How do I do that robustly?

1
What sorts of libraries can you use for that? You are probably going to need a Lua parser for that.hugomg
Whatever I need, as long as it is sane (and, preferably, not under GPL).Alexander Gladysh
Actually, in this specific case, I think that it should be doable with regexps alone (possibly while operating on reversed source). But a library-based solution will be preferable.Alexander Gladysh
"How do I do that robustly?" You write a parser. If you want to do serious source code manipulation "robustly", you write a parser. Lua's syntax is not exactly complex. So just get your favorite parsing tools and write one.Nicol Bolas
Well, there are several Lua parsers out there. Metalua, luafish, Cheese, LuaParse, LuaInspect, Leg etc.Alexander Gladysh

1 Answers

0
votes

EDIT: My original answer did not take into account the "innermost" requirement. I've since taken that into account

To make things "robust," there are a few considerations.

First of all, it's important that you skip over string and comment contents, to avoid incorrect output in situations like:

foo = function()
    print(" function() ")
    -- function()
    print("bar")
            ^ input
end

This can be somewhat difficult, considering Lua's nested string and comment syntax. Consider, for example, a situation where the input begins in a nested string or comment:

foo = function()
    print([[
        bar = function()
            print("baz")
                    ^ input
        end
    ]])
end

Consequently, if you want a completely robust system, it is not acceptable to only parse backwards until you hit the end of a function parameter list, because you may not have parsed backwards far enough to reach a [[ which would invalidate your match. It is therefore necessary to parse the entire file up to your position (unless you're okay with incorrect matches in these weird situations. If this is an editor plugin, these "incorrect" results may actually be desirable, because they would allow you to edit lua code which is stored in string literal form inside other lua code using the same plugin).

Because the particular syntax that you're trying to match doesn't have any kind of "nesting", a full-blown parser isn't needed. You will need to maintain a stack, however, to keep track of scope. With that in mind, all you need to do is step through the source file character-by-character from the beginning, applying the following logic:

  1. Every time a " or ' is encountered, ignore the characters up to the closing " or '. Be careful to handle escapes like \" and \\
  2. Every time a -- is encountered, ignore the characters up to the closing newline for the comment. Be careful to only do this if the comment is not a multiline comment.
  3. Every time a multiline string opening symbol is encountered (such as [[, [=[, etc), or a multiline comment symbol is encountered (such as --[[ or --[=[, etc) ignore the characters up until the closing square brackets with the proper number of matching equals signs between them.
  4. When a word boundary is encountered check to see if the characters after it could begin a block which ends with an end (for example, if, while, for, function, etc.
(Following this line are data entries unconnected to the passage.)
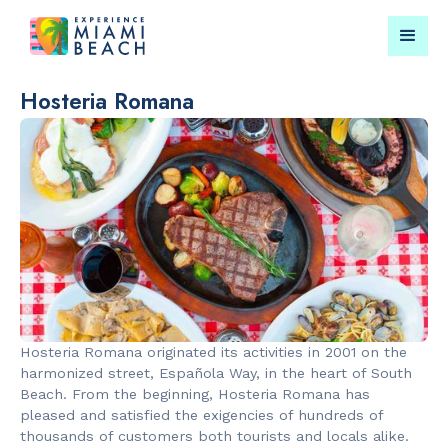
Hosteria Romana
Things To Do in Miami
Submit your event for
Beach
publication →
RESTAURANTS
PARKS & RE
Bungalow by
Lummus Par
Hosteria Romana originated its activities in 2001 on the
the Sea
harmonized street, Española Way, in the heart of South
Beach. From the beginning, Hosteria Romana has
pleased and satisfied the exigencies of hundreds of
thousands of customers both tourists and locals alike.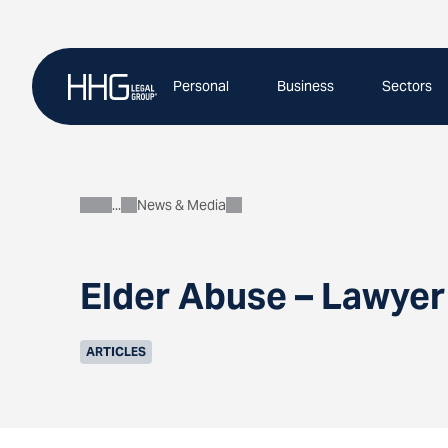
Skip
to
content
Personal
Business
Sectors
News & Media
About
Elder Abuse – Lawye
ARTICLES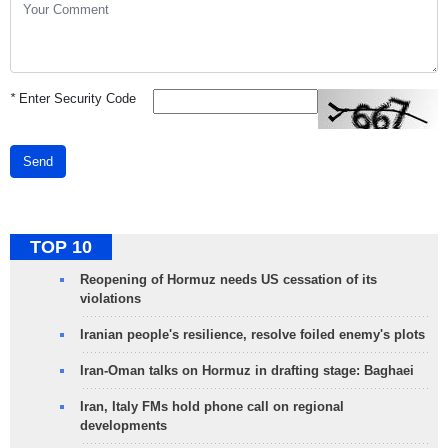
*
Enter Security Code
Send
TOP 10
Reopening of Hormuz needs US cessation of its
violations
Iranian people's resilience, resolve foiled enemy's plots
Iran-Oman talks on Hormuz in drafting stage: Baghaei
Iran, Italy FMs hold phone call on regional
developments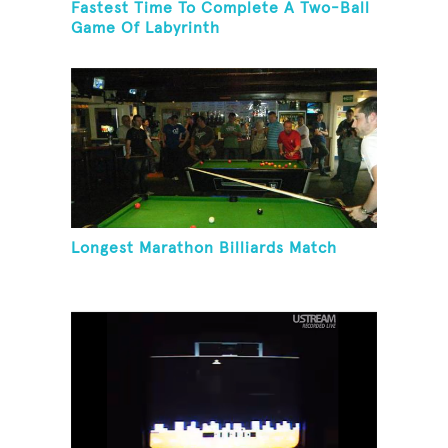
Fastest Time To Complete A Two-Ball
Game Of Labyrinth
Longest Marathon Billiards Match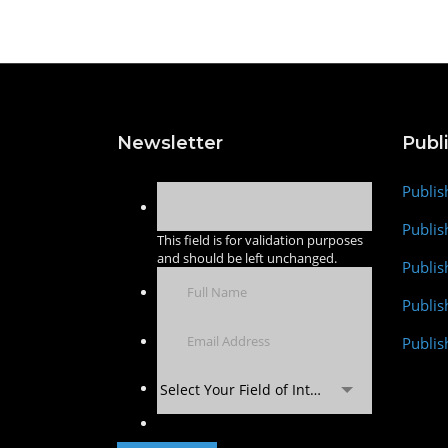
Newsletter
Publ
Publis
Publis
This field is for validation purposes
and should be left unchanged.
Publis
Publi
Publis
Select Your Field of Interest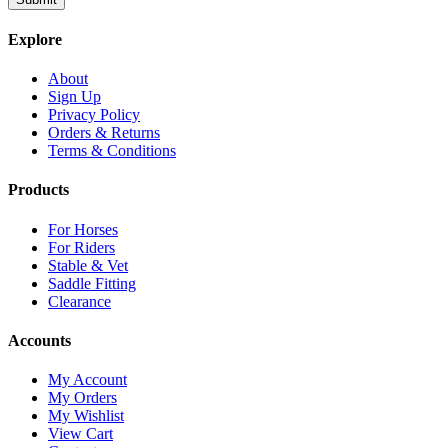
Explore
About
Sign Up
Privacy Policy
Orders & Returns
Terms & Conditions
Products
For Horses
For Riders
Stable & Vet
Saddle Fitting
Clearance
Accounts
My Account
My Orders
My Wishlist
View Cart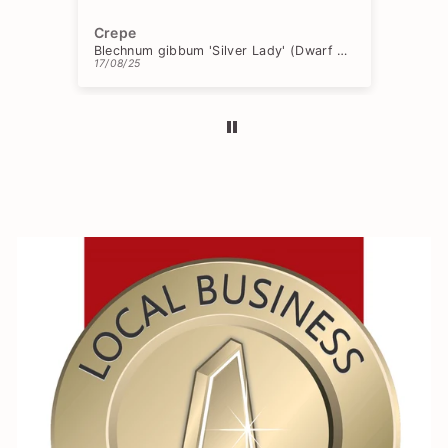
Crepe
Ch
Blechnum gibbum 'Silver Lady' (Dwarf Tree Fern)
17/08/25
15/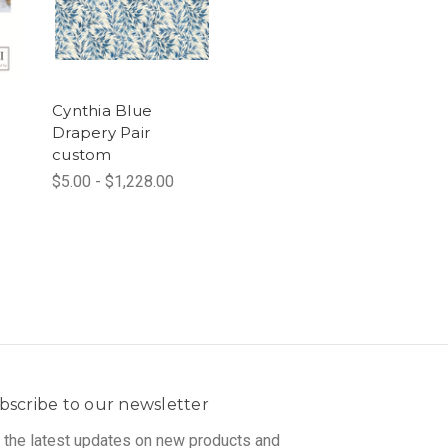
Cynthia Blue
Drapery Pair
custom
$5.00 - $1,228.00
bscribe to our newsletter
 the latest updates on new products and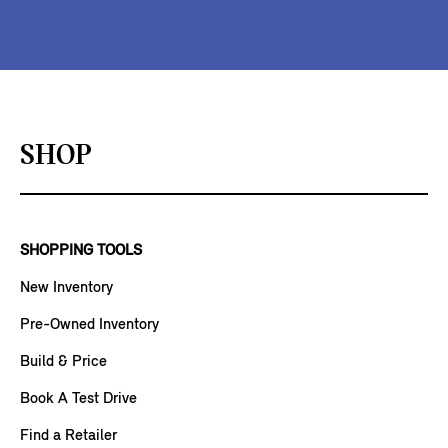
SHOP
SHOPPING TOOLS
New Inventory
Pre-Owned Inventory
Build & Price
Book A Test Drive
Find a Retailer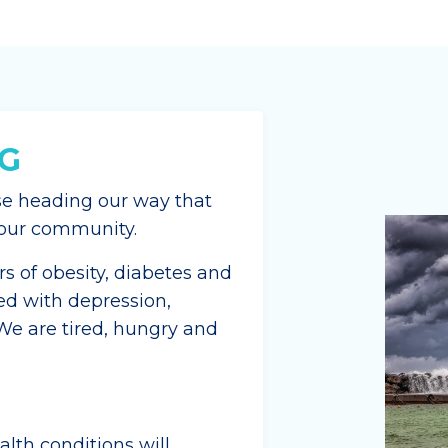
G
se heading our way that
d our community.
 of obesity, diabetes and
ed with depression,
 We are tired, hungry and
lth conditions will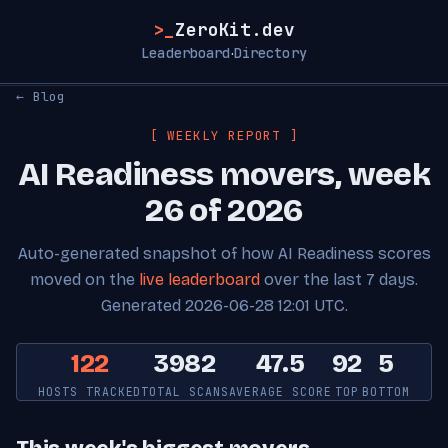
>_
ZeroKit.dev
Leaderboard
Directory
·
← Blog
[ WEEKLY REPORT ]
AI Readiness movers, week
26 of 2026
Auto-generated snapshot of how AI Readiness scores
moved on the
live leaderboard
over the last 7 days.
Generated 2026-06-28 12:01 UTC.
122
3982
47.5
92
5
HOSTS TRACKED
TOTAL SCANS
AVERAGE SCORE
TOP
BOTTOM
DO NOT include repeat). If so, push the position on the scope stack. A "word boundary" in this case is any character which could not be used a lua identifier (this is to prevent matches in cases like abcfunction()). The beginning of the file is also considered a word boundary.
  5. If a word boundary is encountered and it is followed by end, pop the top element of the stack. If the stack has no elements, complain about a syntax error.

When you finally step forward and reach your "input" position, pop elements from the stack until you find a function scope. Step forward from that position to the next ), ignoring )'s in comments (which could theoretically be found in an argument list if it spans multiple lines or contains inline --[[ ]] comments). That position is your result.

This should handle every case, including situations where the function syntactic sugar is used, like

function foo()
    print("bar")
end

which you did not include in your example but which I imagine you still want to match.